Each line of the records that holds "JSON" should be shown in full.

[Collected data]
--------------------------------

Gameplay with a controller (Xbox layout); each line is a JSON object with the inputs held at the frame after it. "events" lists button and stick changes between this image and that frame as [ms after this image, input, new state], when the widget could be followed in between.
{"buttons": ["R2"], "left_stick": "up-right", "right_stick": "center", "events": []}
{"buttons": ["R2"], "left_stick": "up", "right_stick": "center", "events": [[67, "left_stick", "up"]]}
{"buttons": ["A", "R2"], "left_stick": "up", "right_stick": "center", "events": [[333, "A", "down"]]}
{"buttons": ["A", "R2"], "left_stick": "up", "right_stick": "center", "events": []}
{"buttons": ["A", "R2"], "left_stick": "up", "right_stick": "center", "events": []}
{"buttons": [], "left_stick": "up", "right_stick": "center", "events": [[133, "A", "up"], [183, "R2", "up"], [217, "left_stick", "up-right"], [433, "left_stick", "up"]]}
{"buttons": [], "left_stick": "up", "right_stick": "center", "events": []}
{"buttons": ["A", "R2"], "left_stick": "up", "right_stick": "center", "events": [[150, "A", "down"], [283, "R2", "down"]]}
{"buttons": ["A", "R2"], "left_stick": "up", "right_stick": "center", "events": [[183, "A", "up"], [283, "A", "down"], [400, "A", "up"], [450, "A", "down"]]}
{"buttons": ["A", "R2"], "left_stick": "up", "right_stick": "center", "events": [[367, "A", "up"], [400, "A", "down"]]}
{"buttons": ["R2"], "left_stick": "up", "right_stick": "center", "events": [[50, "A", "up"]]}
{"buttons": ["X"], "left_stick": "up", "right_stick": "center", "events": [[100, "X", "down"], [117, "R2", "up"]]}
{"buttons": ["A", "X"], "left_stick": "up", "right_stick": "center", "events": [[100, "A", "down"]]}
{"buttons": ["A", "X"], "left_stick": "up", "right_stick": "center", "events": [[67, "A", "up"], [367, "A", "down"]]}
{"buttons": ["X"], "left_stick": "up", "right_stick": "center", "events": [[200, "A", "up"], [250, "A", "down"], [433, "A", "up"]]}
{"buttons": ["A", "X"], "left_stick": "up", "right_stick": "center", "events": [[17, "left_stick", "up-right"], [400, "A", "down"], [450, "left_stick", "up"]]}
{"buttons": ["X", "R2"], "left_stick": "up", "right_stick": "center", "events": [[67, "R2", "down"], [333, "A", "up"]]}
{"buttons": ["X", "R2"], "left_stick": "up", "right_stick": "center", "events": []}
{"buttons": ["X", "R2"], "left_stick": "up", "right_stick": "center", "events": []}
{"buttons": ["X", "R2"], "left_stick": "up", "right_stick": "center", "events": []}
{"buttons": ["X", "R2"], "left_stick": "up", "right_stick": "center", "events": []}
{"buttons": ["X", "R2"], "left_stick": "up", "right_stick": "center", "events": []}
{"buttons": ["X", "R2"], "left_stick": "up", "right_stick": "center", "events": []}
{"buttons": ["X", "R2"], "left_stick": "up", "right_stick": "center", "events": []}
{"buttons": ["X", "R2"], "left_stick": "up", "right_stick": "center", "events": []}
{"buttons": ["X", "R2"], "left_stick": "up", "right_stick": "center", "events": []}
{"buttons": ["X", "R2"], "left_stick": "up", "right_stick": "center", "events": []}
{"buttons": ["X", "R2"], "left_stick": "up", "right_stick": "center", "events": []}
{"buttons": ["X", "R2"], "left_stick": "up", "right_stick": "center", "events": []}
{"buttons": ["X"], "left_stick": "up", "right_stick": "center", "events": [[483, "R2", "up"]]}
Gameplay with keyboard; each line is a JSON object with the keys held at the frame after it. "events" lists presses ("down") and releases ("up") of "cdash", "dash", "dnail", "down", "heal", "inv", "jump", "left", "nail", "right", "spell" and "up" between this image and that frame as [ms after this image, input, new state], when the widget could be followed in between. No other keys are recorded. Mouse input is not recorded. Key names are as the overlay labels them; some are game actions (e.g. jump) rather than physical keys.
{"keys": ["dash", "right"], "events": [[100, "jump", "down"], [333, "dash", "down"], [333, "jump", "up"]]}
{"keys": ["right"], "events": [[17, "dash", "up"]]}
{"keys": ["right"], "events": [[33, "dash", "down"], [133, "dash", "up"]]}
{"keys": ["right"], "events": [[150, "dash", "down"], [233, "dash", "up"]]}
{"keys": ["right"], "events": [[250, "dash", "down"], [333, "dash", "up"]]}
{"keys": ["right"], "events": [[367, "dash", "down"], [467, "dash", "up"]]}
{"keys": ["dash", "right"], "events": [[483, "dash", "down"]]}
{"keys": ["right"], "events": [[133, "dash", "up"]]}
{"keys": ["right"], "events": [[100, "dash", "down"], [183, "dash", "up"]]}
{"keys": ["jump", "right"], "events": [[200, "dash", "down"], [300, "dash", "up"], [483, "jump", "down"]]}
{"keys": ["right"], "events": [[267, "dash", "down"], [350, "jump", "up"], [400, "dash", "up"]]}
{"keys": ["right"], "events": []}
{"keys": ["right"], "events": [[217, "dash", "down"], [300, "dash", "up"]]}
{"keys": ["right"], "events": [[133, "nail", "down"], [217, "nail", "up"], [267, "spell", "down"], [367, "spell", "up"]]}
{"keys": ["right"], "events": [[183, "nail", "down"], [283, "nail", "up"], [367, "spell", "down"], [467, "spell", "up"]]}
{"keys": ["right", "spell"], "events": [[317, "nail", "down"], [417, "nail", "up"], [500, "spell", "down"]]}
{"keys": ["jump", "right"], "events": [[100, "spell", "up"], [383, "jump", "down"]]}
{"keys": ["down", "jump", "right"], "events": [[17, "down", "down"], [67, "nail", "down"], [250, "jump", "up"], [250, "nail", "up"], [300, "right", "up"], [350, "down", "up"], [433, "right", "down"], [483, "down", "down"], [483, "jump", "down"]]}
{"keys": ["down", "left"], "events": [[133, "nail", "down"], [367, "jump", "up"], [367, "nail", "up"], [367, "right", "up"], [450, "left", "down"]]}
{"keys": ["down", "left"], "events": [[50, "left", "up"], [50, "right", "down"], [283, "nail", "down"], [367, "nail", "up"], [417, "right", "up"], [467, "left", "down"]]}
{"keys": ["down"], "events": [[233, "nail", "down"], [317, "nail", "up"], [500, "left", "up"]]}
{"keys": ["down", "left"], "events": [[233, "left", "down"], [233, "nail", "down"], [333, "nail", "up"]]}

--------------------------------

#### EXERCISE RESPONSE
Gameplay with a controller (Xbox layout); each line is a JSON object with the inputs held at the frame after it. "events" lists button and stick changes between this image and that frame as [ms after this image, input, new state], when the widget could be followed in between.
Gameplay with keyboard; each line is a JSON object with the keys held at the frame after it. "events" lists presses ("down") and releases ("up") of "cdash", "dash", "dnail", "down", "heal", "inv", "jump", "left", "nail", "right", "spell" and "up" between this image and that frame as [ms after this image, input, new state], when the widget could be followed in between. No other keys are recorded. Mouse input is not recorded. Key names are as the overlay labels them; some are game actions (e.g. jump) rather than physical keys.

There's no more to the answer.